The Internal Revenue Service has reversed itself on the rolling-average method of valuing inventory and will now consider it valid for tax purposes.
The IRS has traditionally viewed rolling-average inventory valuation as a method of accounting that does not clearly reflect income, especially when inventory is held for several years or costs fluctuate substantially. However, many industries consider the rolling-average method an accurate estimate of costs and use it for financial statements.
The IRS issued Revenue Procedure 2008-43, saying it will generally view the rolling-average method as clearly reflecting income for federal income tax purposes. The IRS said it now recognizes that using a rolling average for financial statement purposes can produce an accurate approximation of costs. The revenue procedure provides two safe harbors under which a taxpayer's rolling-average method is deemed to clearly reflect income. It also outlines the procedures a taxpayer can use to obtain automatic consent to change to a rolling-average method.

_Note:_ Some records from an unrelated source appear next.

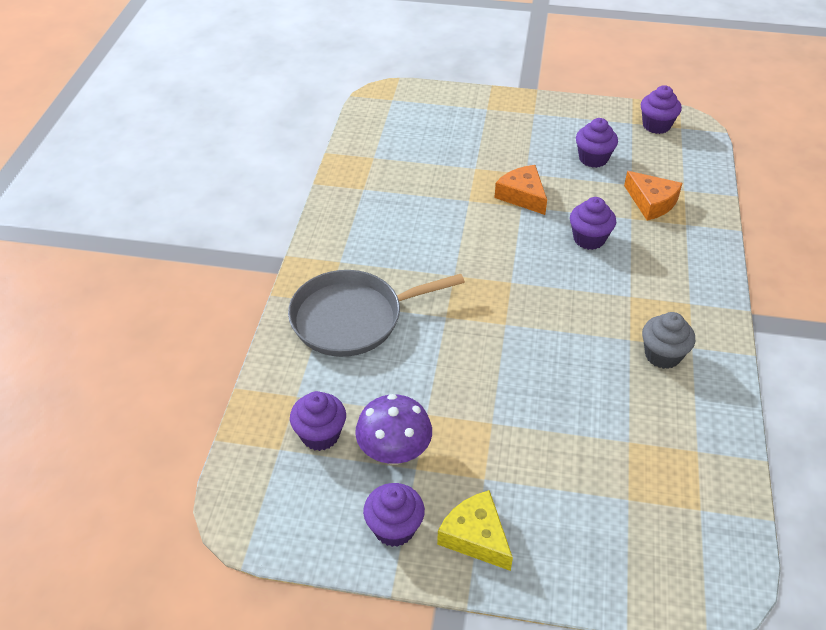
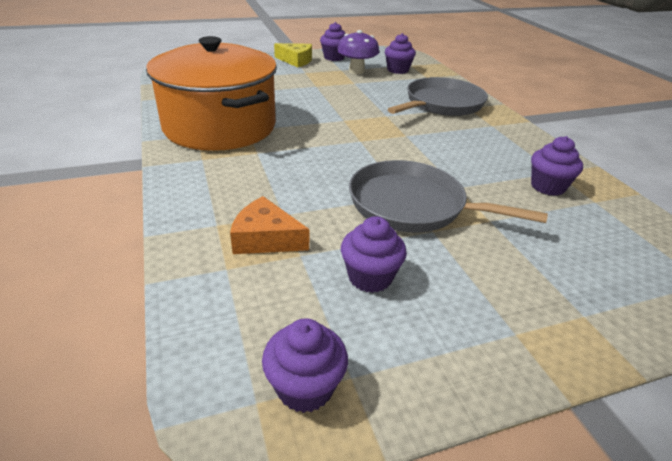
camera: 150 degrees right, 10 degrees down
(522, 195) = (413, 205): orange cheese -> grey pan
(589, 239) = (317, 183): purple cupcake -> purple cupcake (547, 187)
(662, 355) = (219, 127): grey cupcake -> orange pot

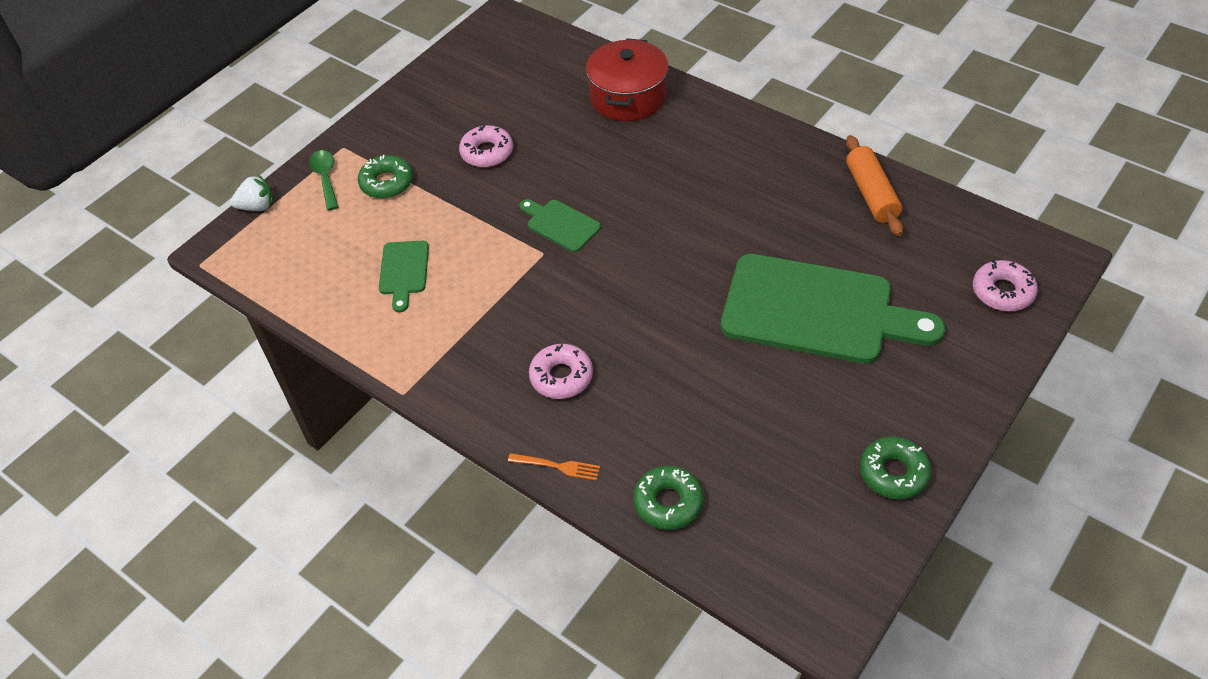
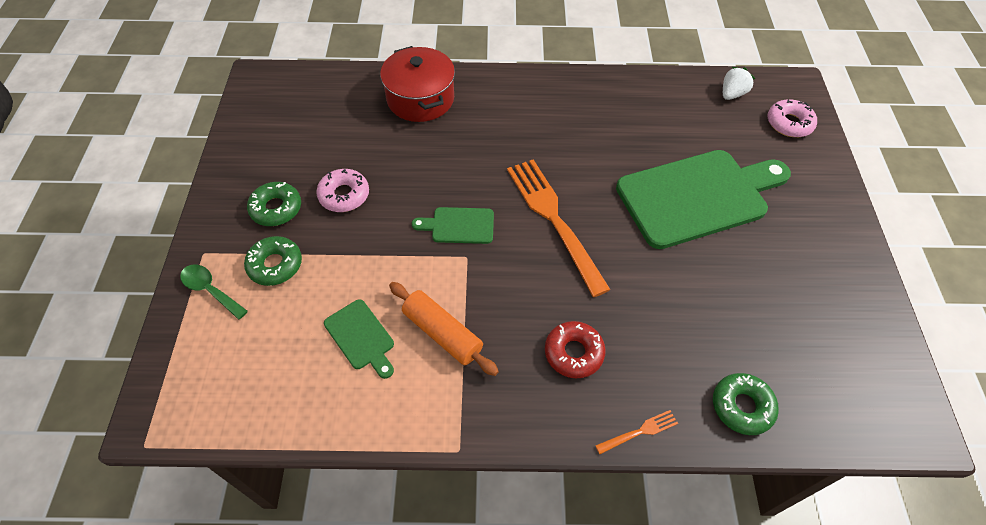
camera: 40 degrees left, 5 degrees up
(257, 206) = (160, 353): white strawberry -> white strawberry (732, 94)
(561, 377) = (573, 353): pink donut -> red donut
(651, 261) = (554, 220): none -> orange fork
(871, 194) = (653, 94): orange rolling pin -> orange rolling pin (442, 333)
(893, 473) = (851, 287): green donut -> green donut (276, 208)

However, if inventory is held for several years or costs fluctuate substantially, a rolling-average cost method may or may not clearly reflect income, depending on the particular facts and circumstances, the IRS cautioned. In addition, if a taxpayer does not use a rolling-average method for financial accounting purposes, then the rolling-average method may not accurately determine costs or clearly reflect income for federal income tax purposes.